Ensuring secure email communications
This is local and national support for providers to achieve data security and protection compliance.
Better security, better care is a national and local support programme funded by NHSX to help adult social care providers to store and share information safely in both digital and paper formats. The programme will help you understand the importance of data and cyber security and complete the annual, online self-assessment using the data security and protection toolkit (DSPT).
Lots of support is available on the Digital Social Care website which is a dedicated space for information, support and guidance on information sharing and technology including best practice webinars. Resources available include:
Free introductory webinars to help providers complete the toolkit are being run by the local support partner for Staffordshire and Stoke-on-Trent (Staffordshire Association of Registered Care Providers in conjunction with Quality of Care) on the following dates in January:
- 18 January 2022 at 10am
- 19 January 2022 at 2 pm
- 25 January 2022 at 10 am
- 26 January 2022 at 10 am
Register on their website for the January webinars.
Having attended a webinar you will receive an invitation to sign up for one of the workshops. Here you will be guided step-by-step through the DSPT to completion.
To find out more about the local programme, including how to achieve a level of compliance or update your current compliance please email: DSPTsupport@sarcp.com.
These essential opportunities are free and time-limited. Please make use of them whilst they are available.
Day service providers, including those which are not registered with CQC, can access national support from the Better Security, Better Care programme. Please visit the Digital Social Care website for details of what support is available and how to access it. The national programme is also offering support with the DSPT to large care provider groups with services in multiple parts of the country.

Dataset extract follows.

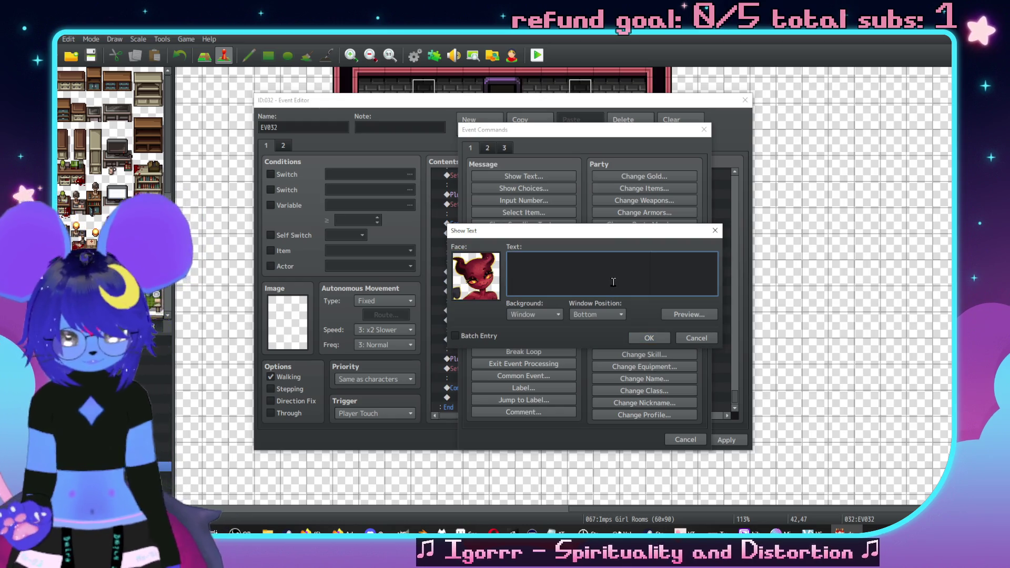
type("Hm,\\. true.\\.")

NHSX are extending the device support package for care homes who have previously received NHSX iPads until summer 2022. This is part of the Winter Plan to support social care. This means that care homes with NHSX iPads won't lose access to a mobile device management service over the winter period, and will be able to access NHSmail and other services that require a secure connection.

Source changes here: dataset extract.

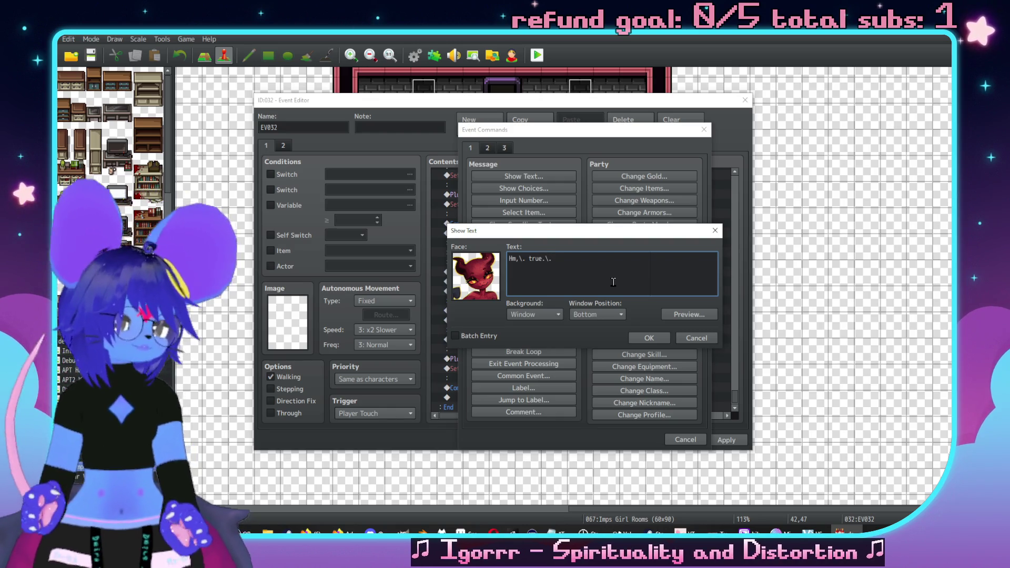
type("I guess it")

The extension is offered on an opt-out basis and all iPads will be transferred to the extended MDM with no change to their set-up, unless a care home or provider chain gets in touch with NHSX to opt-out of the extension. Care providers and staff who want to continue to have NHSX funded support don't have to take any action. If you want to opt-out of this extension, NHSX will be issuing a survey soon.

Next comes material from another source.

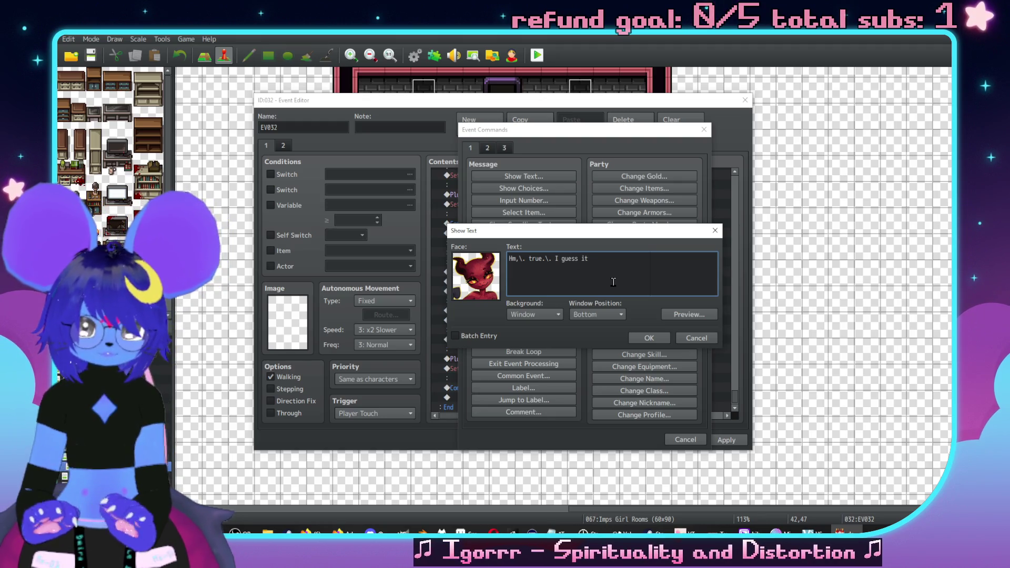
key("BackSpace")
key("BackSpace")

NHSX won't be continuing to fund the sim card package for the iPads over winter and care homes will need to use their own Wi-Fi (which most are already doing) or purchase a data only sim themselves. If you have any questions, please email iPad.Offer@nhsx.nhs.uk.
NHSX has commissioned Revealing Reality to do an independent evaluation of the iPads project. They want to use the evaluation to help better meet people's needs with future projects. To do this, they want to hear from a range of care staff and providers in the research.
If you'd like to take part, and share your views, please register via this link.
Contact firstname.lastname@example.org for more information.
Fast track access to NHSmail is no longer available and you will need to be DSPT compliant in order to register for an NHSmail account. Please visit the Digital Social Care website for guidance on how to access NHSmail and set up an NHSmail account.
The Digital Social Care website has full instructions for care providers on how to set up NHSmail, how to access and activate your account, plus a range of helpful resources including an NHSmail User Guide for Care Providers, videos addressing frequently asked questions.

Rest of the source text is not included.